◆ What you need to do ◆
Restate word for word the lines of the records below, starting at the line that contains "M1160,560L1180,565V607L1147,610Z" and ending at the line that contains "M912,1033L925,1036L918,1077L904,1075Z", with both of those lines included and nothing else.

◆ Collected data entries ◆
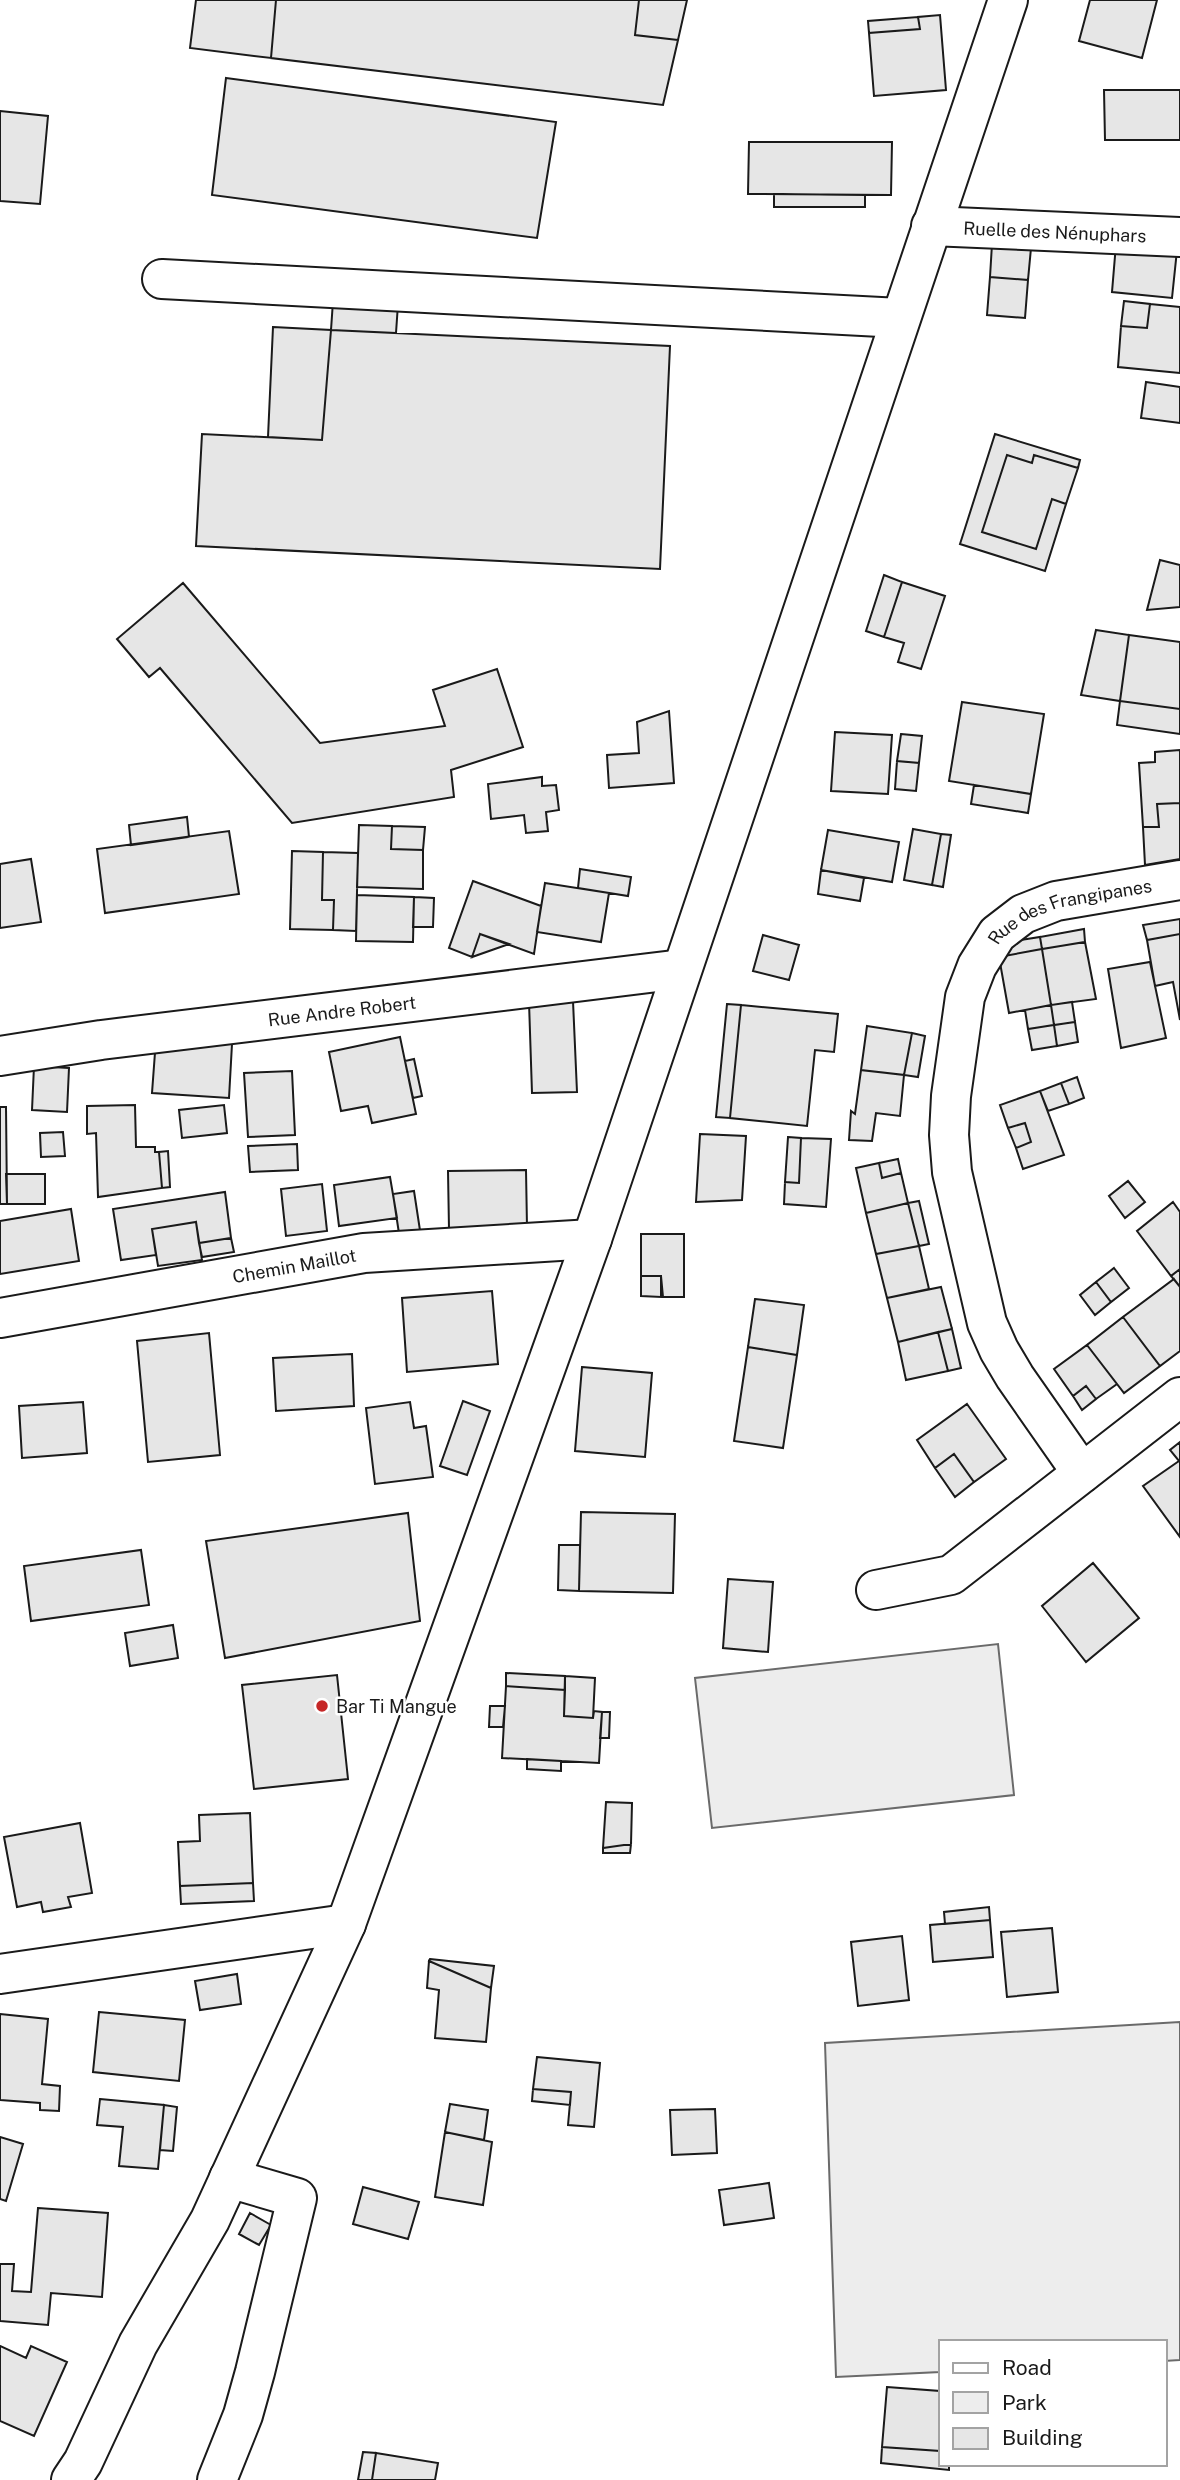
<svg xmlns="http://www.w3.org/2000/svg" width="1180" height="2480" viewBox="0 0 1180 2480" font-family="'Public Sans',sans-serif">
<rect width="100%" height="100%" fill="#fff"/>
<!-- green -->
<path fill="#ededed" stroke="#6a6a6a" stroke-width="2" d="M998,1644L1014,1795L712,1828L695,1678Z
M1180,2022V2360L1164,2361V2342H940V2372L836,2377L825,2043Z"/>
<!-- building -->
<path fill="#e6e6e6" stroke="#1a1a1a" stroke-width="2" d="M196,0H276L271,58L190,48Z
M276,0H639L635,35L678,40L663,105L271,58Z
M639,0H687L678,40L635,35Z
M1090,0H1157L1142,58L1079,41Z
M940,15L946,90L874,96L869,33L920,29L918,17Z
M918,17L920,29L869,33L868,21Z
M226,78L556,122L537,238L212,195Z
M1104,90H1180V140H1105Z
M0,111L48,116L40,204L0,201Z
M749,142H892L891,195L748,194Z
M774,194L865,195V207H774Z
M992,244L1031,248L1028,280L990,277Z
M1116,244L1177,250L1172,298L1112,292Z
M990,277L1028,280L1025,318L987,315Z
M333,301L398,304L396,333L331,330Z
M1124,301L1150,304L1147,328L1121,326Z
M1150,304L1180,307V373L1118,367L1121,326L1147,328Z
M273,327L331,330L322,440L268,437Z
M331,330L670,346L660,569L196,546L202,434L322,440Z
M1146,382L1180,387V423L1141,418Z
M995,434L1080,460L1078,468L1034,455L1032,463L1007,455L982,532L1036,549L1052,499L1066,504L1045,571L960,544Z
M1007,455L1032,463L1034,455L1078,468L1066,504L1052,499L1036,549L982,532Z
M1160,560L1180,565V607L1147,610Z
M884,575L902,582L884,637L866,631Z
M902,582L945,596L921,669L898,662L904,643L884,637Z
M183,583L320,743L445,726L433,690L497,669L523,747L451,770L454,797L292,823L160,668L149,677L117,639Z
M1096,630L1129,635L1120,701L1081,695Z
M1129,635L1180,642V709L1120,701Z
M1120,701L1180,709V734L1117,725Z
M962,702L1044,714L1031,794L949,781Z
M669,711L674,783L609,788L607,755L639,753L637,722Z
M835,732L892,735L888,794L831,791Z
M901,734L922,736L919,763L897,761Z
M1180,750V803L1157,804L1159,827H1143L1139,763L1155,762V752Z
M897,761L919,763L916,791L895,789Z
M542,777V786L556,785L559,810L546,812L548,831L526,833L524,815L491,819L488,784Z
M974,785L1031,794L1028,813L971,804Z
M1180,803V859L1145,865L1143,827H1159L1157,804Z
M187,817L189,837L131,845L129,825Z
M359,825L392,826L391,849L423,850V889L357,887Z
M392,826L425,827L423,850L391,849Z
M913,829L941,834L932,885L904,880Z
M828,830L899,842L892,882L821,870Z
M229,831L239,894L105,913L97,849Z
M941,834L951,835L943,887L932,885Z
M292,851L323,852L322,900H334L333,930L290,929Z
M323,852L358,853L356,931L333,930L334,900H322Z
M31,859L41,922L0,928V864Z
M580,869L631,877L628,896L578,888Z
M821,870L864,878L860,901L818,894Z
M473,881L541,906L534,954L480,934L472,957L449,948Z
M545,883L609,893L601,942L537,932Z
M357,895L414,897L413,942L356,941Z
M414,897L434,898L433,927H413Z
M1180,919V934L1147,940L1143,925Z
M1084,929L1085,942L1042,949L1040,937Z
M480,934L509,944L472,957Z
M1180,934V1020L1173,982L1155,986L1147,940Z
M763,935L799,945L789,980L753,971Z
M1040,937L1042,949L999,957L1001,943Z
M1085,942L1096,999L1051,1005L1042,949Z
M1042,949L1051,1005L1009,1013L999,957Z
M1150,962L1166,1038L1121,1048L1108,969Z
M573,1001L577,1092L532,1093L529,1002Z
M1072,1002L1075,1022L1054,1025L1051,1005Z
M727,1004L741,1005L730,1118L716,1117Z
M741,1005L838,1014L834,1052L815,1050L807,1126L730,1118Z
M1051,1005L1054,1025L1028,1029L1025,1010Z
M1075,1022L1078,1042L1057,1046L1054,1025Z
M1054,1025L1057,1046L1032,1050L1028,1029Z
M867,1026L912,1033L904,1075L861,1070Z
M912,1033L925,1036L918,1077L904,1075Z
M400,1037L416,1114L372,1123L368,1106L341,1111L329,1052Z
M156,1039L232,1044L229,1098L152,1093Z
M414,1059L422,1096L413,1098L405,1061Z
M34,1066L69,1068L67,1112L32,1110Z
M861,1070L904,1075L900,1116L876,1113L872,1141L849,1140L851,1111L855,1114Z
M292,1071L295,1135L248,1137L244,1073Z
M1077,1077L1084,1098L1069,1104L1061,1083Z
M1061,1083L1069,1104L1048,1111L1040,1091Z
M1040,1091L1064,1155L1023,1169L1016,1148L1031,1142L1025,1123L1008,1128L1000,1105Z
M135,1105L136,1147H155V1152H159L162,1188L98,1197L96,1133L87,1134V1106Z
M224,1105L227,1133L182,1138L179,1110Z
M0,1107H6L7,1204H0Z
M1025,1123L1031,1142L1016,1148L1008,1128Z
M63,1132L65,1156L41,1157L40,1133Z
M700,1134L746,1136L742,1200L696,1202Z
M788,1137L801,1138L799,1183L785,1182Z
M801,1138L831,1139L826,1207L784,1204L785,1182L799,1183Z
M297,1144L298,1170L250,1172L248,1146Z
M168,1151L170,1187L162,1188L159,1152Z
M898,1159L901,1173L882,1178L879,1163Z
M879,1163L882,1178L901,1173L908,1203L866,1213L856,1168Z
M526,1170L527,1227L449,1229L448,1171Z
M6,1174H45V1204H7Z
M390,1177L397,1218L339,1226L334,1185Z
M1128,1181L1145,1202L1125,1218L1109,1196Z
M322,1184L327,1231L286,1236L281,1189Z
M414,1191L421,1237L400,1240L393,1194Z
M225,1192L231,1238L199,1243L196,1222L152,1229L156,1255L121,1260L113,1209Z
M919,1201L929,1244L919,1246L908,1203Z
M1173,1202L1180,1212V1269L1171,1276L1137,1231Z
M908,1203L919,1246L876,1254L866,1213Z
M71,1209L79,1261L0,1274V1221Z
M196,1222L202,1260L158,1266L152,1229Z
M641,1234H684V1297H663L661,1276H641Z
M231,1238L234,1252L202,1257L199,1243Z
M919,1246L929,1289L887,1298L876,1254Z
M1114,1268L1129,1288L1111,1302L1096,1282Z
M1180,1269V1287L1171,1276Z
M641,1276H661V1297L641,1296Z
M1174,1279L1180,1287V1351L1160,1366L1123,1317Z
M1096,1282L1111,1302L1095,1315L1080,1295Z
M941,1287L952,1329L898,1342L887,1298Z
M492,1291L498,1364L407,1372L402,1298Z
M755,1299L804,1305L797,1355L748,1347Z
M1123,1317L1160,1366L1124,1393L1087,1345Z
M952,1329L961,1368L948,1371L938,1332Z
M938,1332L948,1371L906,1380L898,1342Z
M209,1333L220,1455L148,1462L137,1341Z
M1087,1345L1117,1384L1096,1399L1086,1386L1073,1396L1054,1369Z
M748,1347L797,1355L783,1448L734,1441Z
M352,1354L354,1406L276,1411L273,1358Z
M582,1367L652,1373L645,1457L575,1451Z
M1086,1386L1096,1399L1082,1410L1073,1396Z
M463,1401L490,1411L467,1475L440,1466Z
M83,1402L87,1453L22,1458L19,1406Z
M410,1402L414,1428L426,1426L433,1477L375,1484L366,1408Z
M967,1404L1006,1459L974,1482L954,1454L935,1468L917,1440Z
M1180,1442V1460L1179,1461L1170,1450Z
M954,1454L974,1482L955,1497L935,1468Z
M1179,1461L1180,1462V1537L1143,1486Z
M581,1512L675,1514L673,1593L579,1591Z
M408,1513L420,1621L225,1658L206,1541Z
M559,1545H580L579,1591L558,1590Z
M141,1550L149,1605L31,1621L24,1566Z
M1093,1563L1139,1618L1086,1662L1042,1606Z
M728,1579L773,1582L768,1652L723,1648Z
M173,1625L178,1658L130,1666L125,1633Z
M506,1673L565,1676V1690L506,1686Z
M337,1675L348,1779L254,1789L242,1685Z
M565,1676L595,1678L593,1718L564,1716Z
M506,1686L565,1690L564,1716L593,1718L594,1711L602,1712L599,1763L502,1758Z
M490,1706H505L503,1727H489Z
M602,1712H610L609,1738H600Z
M527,1759L561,1761V1771L527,1769Z
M606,1802L632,1803L631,1844L603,1848Z
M250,1813L253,1883L180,1886L178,1842L200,1841L199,1815Z
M80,1823L92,1893L68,1897L71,1907L43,1912L41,1902L17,1907L4,1837Z
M631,1844L630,1853H603V1848Z
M253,1883L254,1901L181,1904L180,1886Z
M989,1907L990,1920L945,1924L944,1912Z
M990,1920L993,1957L933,1962L930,1925Z
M1052,1928L1058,1992L1007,1997L1001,1932Z
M902,1936L909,2000L858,2006L851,1942Z
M430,1959L494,1966L491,1988L429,1961Z
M429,1961L491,1988L486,2042L435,2038L439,1990L427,1988Z
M237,1974L241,2004L200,2010L195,1981Z
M99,2012L185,2020L179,2081L93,2072Z
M0,2014L48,2019L42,2084L60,2086L59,2111L40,2110V2103L0,2100Z
M537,2057L600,2063L594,2127L568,2125L571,2092L533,2089Z
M533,2089L571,2092L570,2105L532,2101Z
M100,2099L164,2105L158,2169L119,2166L123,2127L97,2125Z
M450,2104L488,2110L484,2140L445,2132Z
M164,2105L177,2107L173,2151L160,2150Z
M715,2109L717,2153L672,2155L670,2110Z
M445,2132L492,2142L483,2205L435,2197Z
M0,2137L23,2144L6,2201L0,2199Z
M769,2183L774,2218L724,2225L719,2190Z
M363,2187L419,2202L408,2239L353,2224Z
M38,2208L108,2213L102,2297L51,2293L48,2325L0,2321V2264H14L12,2291L31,2292Z
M250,2213L271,2225L259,2245L239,2234Z
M0,2346L26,2358L31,2346L67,2362L34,2436L0,2421Z
M887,2387L940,2391V2451L882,2447Z
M882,2447L940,2451V2464H949V2470L881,2463Z
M363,2452L376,2453L372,2480H358Z
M376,2453L438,2463L435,2480H372Z"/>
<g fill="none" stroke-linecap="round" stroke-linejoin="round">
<defs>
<g id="minor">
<path id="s1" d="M931,226L1180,237"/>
<path d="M162,279L900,318"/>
<path id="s2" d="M0,1056L101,1040L682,969"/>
<path id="s3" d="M0,1318L364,1253L592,1239"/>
<path id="s4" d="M1082,1473L1015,1377L999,1350L987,1323L952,1172L949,1135L951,1096L965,997L977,966L997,934L1023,914L1056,901L1180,880"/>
<path d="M876,1590L951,1575L1180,1397"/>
<path d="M0,1974L346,1924"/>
<path d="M71,2480L83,2462L138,2344L210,2220L346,1924L592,1239L1008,0"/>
<path d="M217,2480L243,2415L255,2372L297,2198L229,2178"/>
</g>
</defs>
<!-- minor casing -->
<use href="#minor" stroke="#1a1a1a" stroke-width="42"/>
<!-- minor -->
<use href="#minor" stroke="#fff" stroke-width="38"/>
</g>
<!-- markers -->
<circle fill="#c62828" stroke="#fff" stroke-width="2.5" cx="322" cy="1706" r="7"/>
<g text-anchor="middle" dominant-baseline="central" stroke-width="5" stroke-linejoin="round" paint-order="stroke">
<!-- street labels -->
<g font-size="18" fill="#1a1a1a" stroke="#fff">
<text stroke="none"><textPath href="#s1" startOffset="124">Ruelle des Nénuphars</textPath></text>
<text stroke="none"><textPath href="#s4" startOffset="658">Rue des Frangipanes</textPath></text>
<text stroke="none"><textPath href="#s2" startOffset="345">Rue Andre Robert</textPath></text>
<text stroke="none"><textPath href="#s3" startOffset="299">Chemin Maillot</textPath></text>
</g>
<!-- poi labels -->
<g font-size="18" fill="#1a1a1a" stroke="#fff" text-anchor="start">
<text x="336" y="1706">Bar Ti Mangue</text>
</g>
</g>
<!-- legend -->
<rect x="939" y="2340" width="228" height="126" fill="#ffffff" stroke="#a3a3a3" stroke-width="2"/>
<rect x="953" y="2363" width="35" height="10" fill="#ffffff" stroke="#a3a3a3" stroke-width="2"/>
<text x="1002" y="2375" font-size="21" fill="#1a1a1a">Road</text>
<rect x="953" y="2392" width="35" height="21" fill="#ededed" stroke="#a3a3a3" stroke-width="2"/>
<text x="1002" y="2410" font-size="21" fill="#1a1a1a">Park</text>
<rect x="953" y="2428" width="35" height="21" fill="#e6e6e6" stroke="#a3a3a3" stroke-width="2"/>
<text x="1002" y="2445" font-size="21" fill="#1a1a1a">Building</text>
</svg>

◆ Response ◆
M1160,560L1180,565V607L1147,610Z
M884,575L902,582L884,637L866,631Z
M902,582L945,596L921,669L898,662L904,643L884,637Z
M183,583L320,743L445,726L433,690L497,669L523,747L451,770L454,797L292,823L160,668L149,677L117,639Z
M1096,630L1129,635L1120,701L1081,695Z
M1129,635L1180,642V709L1120,701Z
M1120,701L1180,709V734L1117,725Z
M962,702L1044,714L1031,794L949,781Z
M669,711L674,783L609,788L607,755L639,753L637,722Z
M835,732L892,735L888,794L831,791Z
M901,734L922,736L919,763L897,761Z
M1180,750V803L1157,804L1159,827H1143L1139,763L1155,762V752Z
M897,761L919,763L916,791L895,789Z
M542,777V786L556,785L559,810L546,812L548,831L526,833L524,815L491,819L488,784Z
M974,785L1031,794L1028,813L971,804Z
M1180,803V859L1145,865L1143,827H1159L1157,804Z
M187,817L189,837L131,845L129,825Z
M359,825L392,826L391,849L423,850V889L357,887Z
M392,826L425,827L423,850L391,849Z
M913,829L941,834L932,885L904,880Z
M828,830L899,842L892,882L821,870Z
M229,831L239,894L105,913L97,849Z
M941,834L951,835L943,887L932,885Z
M292,851L323,852L322,900H334L333,930L290,929Z
M323,852L358,853L356,931L333,930L334,900H322Z
M31,859L41,922L0,928V864Z
M580,869L631,877L628,896L578,888Z
M821,870L864,878L860,901L818,894Z
M473,881L541,906L534,954L480,934L472,957L449,948Z
M545,883L609,893L601,942L537,932Z
M357,895L414,897L413,942L356,941Z
M414,897L434,898L433,927H413Z
M1180,919V934L1147,940L1143,925Z
M1084,929L1085,942L1042,949L1040,937Z
M480,934L509,944L472,957Z
M1180,934V1020L1173,982L1155,986L1147,940Z
M763,935L799,945L789,980L753,971Z
M1040,937L1042,949L999,957L1001,943Z
M1085,942L1096,999L1051,1005L1042,949Z
M1042,949L1051,1005L1009,1013L999,957Z
M1150,962L1166,1038L1121,1048L1108,969Z
M573,1001L577,1092L532,1093L529,1002Z
M1072,1002L1075,1022L1054,1025L1051,1005Z
M727,1004L741,1005L730,1118L716,1117Z
M741,1005L838,1014L834,1052L815,1050L807,1126L730,1118Z
M1051,1005L1054,1025L1028,1029L1025,1010Z
M1075,1022L1078,1042L1057,1046L1054,1025Z
M1054,1025L1057,1046L1032,1050L1028,1029Z
M867,1026L912,1033L904,1075L861,1070Z
M912,1033L925,1036L918,1077L904,1075Z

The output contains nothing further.